Henri Sivonen wrote:
In Gecko, it seems to dictate the internal data model even, by making elements hold an array of children.

This has more to do with memory usage considerations than the DOM API, for what it's worth... Using a doubly-linked list simply takes more memory per node.

But yes, the array data storage does make it fast to implement index access, while also allowing reasonably fast next/prevSibling access a long as the next/prevSibling getter is not called on completely random nodes. Which it's not, usually.

One could just as easily use a doubly linked list and have fast next/prevSibling and reasonably fast index access as long as the indices accessed are not completely random. Which they aren't, usually.

Also, a comatose list is easier to walk since the indexes don't shift when you remove a node during the walk.
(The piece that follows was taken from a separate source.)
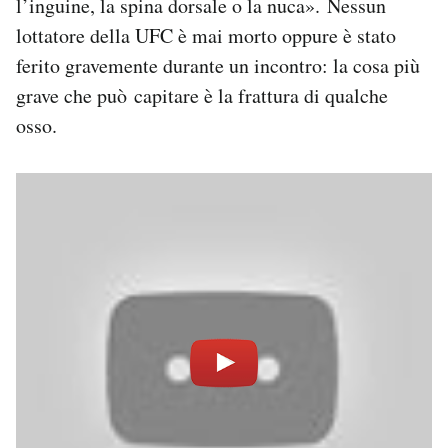
l’inguine, la spina dorsale o la nuca». Nessun
lottatore della UFC è mai morto oppure è stato
ferito gravemente durante un incontro: la cosa più
grave che può capitare è la frattura di qualche
osso.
Sure. If you plan to actually _modify_ the DOM while walking the list, then comatose lists are much nicer in all sorts of ways. I'm not sure there's a correct way to walk a non-comatose list while modifying the DOM unless you prohibit mutation events from modifying the DOM.

Really? You mean document.body.item(5) does the same thing as document.body.childNodes.item(5)? And that this is "common"? I must have missed it....

I mean that the getter implementation for childNodes is roughly "return this;".

This pattern is used in Crimson, Xerces and GNU JAXP DOM implementations.

That doesn't really answer my question. Are all the same properties available on |this| and |this.childNodes|? If so, that seems pretty odd to me (though not actually prohibited by the DOM spec, of course). If not, I'm not sure what the concern over namespace collisions was.